Learning 6-DoF Grasping and Pick-Place Using Attention Focus
This addresses manipulation challenges for robots in unstructured environments, though it is incremental as it builds on existing MDP frameworks with new constraints.
The paper tackles the problem of 6-DoF robotic grasping and pick-place in cluttered scenes by formulating it as a Markov decision process with hierarchical SE(3) sampling constraints, resulting in successful performance on three challenging tasks in simulation and on a real robot with simulation-only training.

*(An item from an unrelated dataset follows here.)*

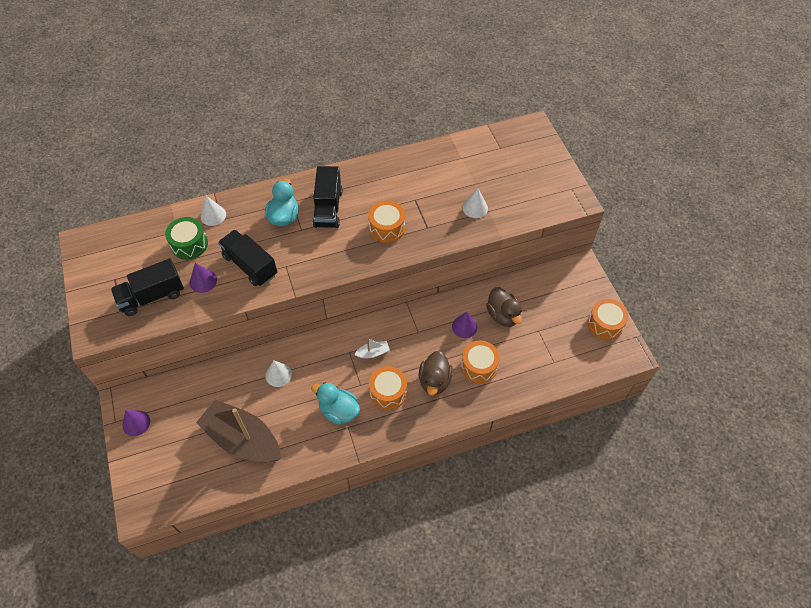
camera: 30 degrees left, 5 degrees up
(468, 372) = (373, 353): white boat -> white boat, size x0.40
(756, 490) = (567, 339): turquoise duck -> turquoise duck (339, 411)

We address a class of manipulation problems where the robot perceives the scene with a depth sensor and can move its end effector in a space with six degrees of freedom -- 3D position and orientation. Our approach is to formulate the problem as a Markov decision process (MDP) with abstract yet generally applicable state and action representations. Finding a good solution to the MDP requires adding constraints on the allowed actions. We develop a specific set of constraints called hierarchical $\text{SE}(3)$ sampling (HSE3S) which causes the robot to learn a sequence of gazes to focus attention on the task-relevant parts of the scene. We demonstrate the effectiveness of our approach on three challenging pick-place tasks (with novel objects in clutter and nontrivial places) both in simulation and on a real robot, even though all training is done in simulation.